**Parts of the exercise**
a. In the Insidious: Chapter 2 review, what year does the film jump back to before showing the aftermath of the first film's ending?
b. Please reproduce the part of the Insidious: Chapter 2 review that begins at the words "Before showing us" and stops after "end this curse.", swapping "Polaroid" for "photograph".
c. Continue the Insidious: Chapter 2 review from its last sentence.

**Excerpt**
◇ ◇ ◇ ◇

Insidious: Chapter 2 (2013)
Written by Leigh Whanell
Directed by James Wan
The first Insidious felt like it was always made with a sequel in mind. It makes sense that James Wan & Leigh Whanell had a lot of success with the Saw franchise, so they wanted to repeat it with something new. Insidious Chapter 2 picks up exactly where the first film ends and never feels like it’s creating a story where there is none. Loose ends from the first picture are continued and resolved, so the conclusion is an excellent place for the series to stop. Of course, that won’t happen, and three more movies will come later. I didn’t enjoy the first entry in this series, and it won’t surprise you that I enjoyed this picture even less.
Before showing us the aftermath of the first film’s ending, we jump back to 1986, where a young Elise arrives at the Lamberts’ house to help Josh as a child. This leads to a brief encounter with The Bride entity. In the present, Renai (Rose Byrne) is being questioned after discovering Elise’s (Lin Shaye) dead body in her home after pulling Dalton from his coma. Renai has seen the Polaroid Elise took before she was murdered and knows that Josh (Patrick Wilson) has been possessed by The Bride but keeps quiet while trying to figure out how to end this curse.
Specs and Tucker (Whanell and Angus Sampson) visit Elise’s house to help clear up her affairs. They contact one of the psychic’s old associates, Karl (Steve Coulter), after they become aware of Elise’s spirit, who is trying to communicate something from beyond the grave. Through a videotape, Elise made the trio learn that the Further doesn’t follow the same linear flow of time as the living experience. It also clues them in on the true nature of Josh, which his mother Lorraine (Barbara Hershey) has realized with the family living in her house now.
The first thing I want to say about this film is that they did some gross shit by making the antagonist transgender. I’ve realized in the last year that the stories I grew up hearing in America about “the crazy lady who dressed her son up like a girl” were transphobic obfuscations of the truth. What was more likely happening was that these women were mothers who accepted and loved their children and allowed them to live in the identity they were most comfortable with. The reactionaries in these communities just couldn’t process how someone could love their child unconditionally because they’d never experienced that. So they fabricated stories about how these mothers were evil & wrong, and they were forcing their kids to do this. It’s the same incoherent shit being regurgitated across the States right now, where parents are only in the right in the reactionary mind if they force their kid to adhere to some cruel & often arbitrary hierarchy of power.
Making The Bride a male character forced to live as a girl by their crazy mother is a lazy trope that doesn’t have a place in modern horror. You see the same dumb thing in a cult film like Sleepaway Camp, which I can sort of give a pass to because Angela takes out a lot of annoying dickheads at that summer camp. There is nothing redeemable or sympathetic here about The Bride, just a ravenous raging monster. That’s the problem with all the ghosts throughout this series: they have no discernable personalities or clear goals. Sometimes, it seems like they want to kill people, but then they try to possess those same people. After the first film, I thought the series would start to clarify some of the rules about supernatural beings in this world, but it really doesn’t. And neither to the subsequent films.

◇ ◇ ◇ ◇

**Extracted material**
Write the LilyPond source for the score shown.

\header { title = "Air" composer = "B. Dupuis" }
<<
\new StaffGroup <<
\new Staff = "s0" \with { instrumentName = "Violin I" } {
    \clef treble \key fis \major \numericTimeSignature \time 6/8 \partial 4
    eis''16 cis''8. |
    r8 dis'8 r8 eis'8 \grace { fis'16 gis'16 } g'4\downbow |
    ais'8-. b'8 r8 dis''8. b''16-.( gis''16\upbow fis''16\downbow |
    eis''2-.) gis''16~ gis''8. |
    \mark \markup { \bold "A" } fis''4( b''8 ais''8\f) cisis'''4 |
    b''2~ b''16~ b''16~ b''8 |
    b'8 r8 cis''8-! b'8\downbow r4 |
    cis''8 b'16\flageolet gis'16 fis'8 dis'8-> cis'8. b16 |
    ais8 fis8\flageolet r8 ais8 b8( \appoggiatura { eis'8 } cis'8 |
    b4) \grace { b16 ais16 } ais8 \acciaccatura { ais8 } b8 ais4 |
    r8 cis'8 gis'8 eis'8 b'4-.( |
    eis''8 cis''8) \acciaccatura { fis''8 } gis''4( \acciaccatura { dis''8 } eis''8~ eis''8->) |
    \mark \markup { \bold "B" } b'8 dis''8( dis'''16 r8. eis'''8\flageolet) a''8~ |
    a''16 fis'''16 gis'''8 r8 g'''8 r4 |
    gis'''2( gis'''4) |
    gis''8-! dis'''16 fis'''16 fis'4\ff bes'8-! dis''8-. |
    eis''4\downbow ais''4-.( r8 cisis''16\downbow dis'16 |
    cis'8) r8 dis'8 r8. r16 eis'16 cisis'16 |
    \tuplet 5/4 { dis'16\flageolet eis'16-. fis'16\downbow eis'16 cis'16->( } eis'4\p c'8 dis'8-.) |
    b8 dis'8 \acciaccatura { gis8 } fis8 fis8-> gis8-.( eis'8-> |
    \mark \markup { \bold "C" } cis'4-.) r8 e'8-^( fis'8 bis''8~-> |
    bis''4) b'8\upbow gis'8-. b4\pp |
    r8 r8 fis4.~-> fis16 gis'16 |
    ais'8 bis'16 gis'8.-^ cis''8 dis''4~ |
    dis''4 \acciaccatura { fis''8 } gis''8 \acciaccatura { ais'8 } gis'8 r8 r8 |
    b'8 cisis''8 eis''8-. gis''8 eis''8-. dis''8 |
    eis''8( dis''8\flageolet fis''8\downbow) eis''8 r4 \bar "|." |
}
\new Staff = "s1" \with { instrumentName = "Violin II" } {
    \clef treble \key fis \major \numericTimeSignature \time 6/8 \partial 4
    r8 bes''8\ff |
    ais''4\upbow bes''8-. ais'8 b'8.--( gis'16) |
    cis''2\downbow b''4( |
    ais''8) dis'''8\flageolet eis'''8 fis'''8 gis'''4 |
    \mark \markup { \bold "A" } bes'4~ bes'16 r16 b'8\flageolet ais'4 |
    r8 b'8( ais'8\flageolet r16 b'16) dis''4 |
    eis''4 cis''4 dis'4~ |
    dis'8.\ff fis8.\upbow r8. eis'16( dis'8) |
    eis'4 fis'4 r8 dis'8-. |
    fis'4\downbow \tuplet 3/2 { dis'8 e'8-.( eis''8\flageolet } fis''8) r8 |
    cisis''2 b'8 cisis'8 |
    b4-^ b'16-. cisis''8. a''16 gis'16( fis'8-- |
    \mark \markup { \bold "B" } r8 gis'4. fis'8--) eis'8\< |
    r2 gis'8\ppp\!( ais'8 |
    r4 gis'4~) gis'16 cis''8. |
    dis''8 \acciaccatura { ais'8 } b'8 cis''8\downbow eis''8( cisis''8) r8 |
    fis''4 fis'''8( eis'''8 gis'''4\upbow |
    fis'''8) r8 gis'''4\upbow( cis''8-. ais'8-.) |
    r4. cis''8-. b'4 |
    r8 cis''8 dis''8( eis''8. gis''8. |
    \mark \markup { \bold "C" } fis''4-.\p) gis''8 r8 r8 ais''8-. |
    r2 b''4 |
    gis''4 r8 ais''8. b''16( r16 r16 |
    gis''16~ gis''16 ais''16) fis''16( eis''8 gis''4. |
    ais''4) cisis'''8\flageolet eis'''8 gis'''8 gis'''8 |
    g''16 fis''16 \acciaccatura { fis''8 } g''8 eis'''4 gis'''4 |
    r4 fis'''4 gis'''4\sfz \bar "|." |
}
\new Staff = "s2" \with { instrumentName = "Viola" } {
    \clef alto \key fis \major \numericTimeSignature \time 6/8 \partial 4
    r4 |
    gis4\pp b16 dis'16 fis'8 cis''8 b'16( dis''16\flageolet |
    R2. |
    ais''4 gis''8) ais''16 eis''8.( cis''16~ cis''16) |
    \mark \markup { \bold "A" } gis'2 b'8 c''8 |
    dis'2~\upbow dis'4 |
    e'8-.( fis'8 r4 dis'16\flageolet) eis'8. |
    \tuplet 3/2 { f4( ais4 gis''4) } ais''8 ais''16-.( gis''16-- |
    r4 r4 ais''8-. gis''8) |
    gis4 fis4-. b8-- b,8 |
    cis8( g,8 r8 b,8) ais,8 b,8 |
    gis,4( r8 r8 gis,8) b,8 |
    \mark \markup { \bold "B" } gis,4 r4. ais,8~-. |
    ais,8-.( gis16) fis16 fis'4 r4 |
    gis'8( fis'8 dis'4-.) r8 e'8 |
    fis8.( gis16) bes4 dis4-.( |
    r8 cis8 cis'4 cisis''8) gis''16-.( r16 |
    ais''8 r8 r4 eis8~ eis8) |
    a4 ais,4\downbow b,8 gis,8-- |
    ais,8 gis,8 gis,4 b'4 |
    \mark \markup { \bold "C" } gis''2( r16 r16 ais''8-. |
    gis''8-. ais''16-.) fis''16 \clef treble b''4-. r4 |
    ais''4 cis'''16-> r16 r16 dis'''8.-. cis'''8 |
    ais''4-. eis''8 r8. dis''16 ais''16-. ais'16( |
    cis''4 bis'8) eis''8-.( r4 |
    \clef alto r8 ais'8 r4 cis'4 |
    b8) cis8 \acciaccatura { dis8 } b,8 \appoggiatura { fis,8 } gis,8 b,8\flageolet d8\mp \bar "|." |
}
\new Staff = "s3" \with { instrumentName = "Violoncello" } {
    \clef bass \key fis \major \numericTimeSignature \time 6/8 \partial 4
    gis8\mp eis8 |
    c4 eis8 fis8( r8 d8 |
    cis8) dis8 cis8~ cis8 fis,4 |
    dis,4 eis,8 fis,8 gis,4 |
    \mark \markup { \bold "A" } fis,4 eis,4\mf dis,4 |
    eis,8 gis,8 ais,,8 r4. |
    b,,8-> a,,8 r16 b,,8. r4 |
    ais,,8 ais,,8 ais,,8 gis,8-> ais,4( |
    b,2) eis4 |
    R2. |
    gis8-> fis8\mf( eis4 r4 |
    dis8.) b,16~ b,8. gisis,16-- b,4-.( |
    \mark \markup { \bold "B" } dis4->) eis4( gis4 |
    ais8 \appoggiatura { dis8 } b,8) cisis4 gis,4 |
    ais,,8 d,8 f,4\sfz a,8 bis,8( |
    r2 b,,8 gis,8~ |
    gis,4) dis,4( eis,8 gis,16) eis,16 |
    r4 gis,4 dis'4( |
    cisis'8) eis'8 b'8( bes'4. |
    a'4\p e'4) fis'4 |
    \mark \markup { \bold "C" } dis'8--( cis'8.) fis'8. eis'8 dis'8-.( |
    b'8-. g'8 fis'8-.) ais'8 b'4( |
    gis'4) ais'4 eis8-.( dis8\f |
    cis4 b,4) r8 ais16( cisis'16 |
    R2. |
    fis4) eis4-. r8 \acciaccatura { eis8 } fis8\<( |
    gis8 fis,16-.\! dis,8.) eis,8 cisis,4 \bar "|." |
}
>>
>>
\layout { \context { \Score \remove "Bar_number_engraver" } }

◇ ◇ ◇ ◇

**Answers to the exercises**
a. 1986

b.
Before showing us the aftermath of the first film’s ending, we jump back to 1986, where a young Elise arrives at the Lamberts’ house to help Josh as a child. This leads to a brief encounter with The Bride entity. In the present, Renai (Rose Byrne) is being questioned after discovering Elise’s (Lin Shaye) dead body in her home after pulling Dalton from his coma. Renai has seen the photograph Elise took before she was murdered and knows that Josh (Patrick Wilson) has been possessed by The Bride but keeps quiet while trying to figure out how to end this curse.

c.
The transgender horror trope never adds anything to the story, and it also doesn’t make sense why he wants to possess Josh. Because The Bride never has her goals outlined, I am left confused. Does she not want to live as a woman? Why does she manifest in such a way? There’s also the reveal that this character was a serial killer in their adult life, another gross thing mass media tries to connect with trans people despite the fact there’s absolutely no link between being transgender and murderers. His mother’s ghost drives his insanity, but I don’t understand why she would want these women to die, either. I get why Josh was a target; he’s an astral projector, making his body more vulnerable to possession than your average person. But why would he get control of that body and then stick around? Why not disappear into the night and resume the killings if that is The Bride’s central motivation? The longer she sticks around, the better the chance that people who know Josh well would catch on to his odd behavior, which is precisely what happens.
Another sticky thing is that you cannot watch this movie without watching the first film, and you have to have that first picture fresh in your mind to not get lost watching this one. That said, I don’t think this movie does enough to further develop any returning characters in a way I found interesting. The dialogue isn’t doing anyone favors, and Karl is a dud of a character to throw into the follow-up. He’s much less charismatic than Elise. Things happen that feel more concerned with moving a plot along a series of beats than unfolding a compelling ghost story. People split up when it makes no sense for them to do so. Characters are scattered everywhere; nothing is even close to being authentically scary.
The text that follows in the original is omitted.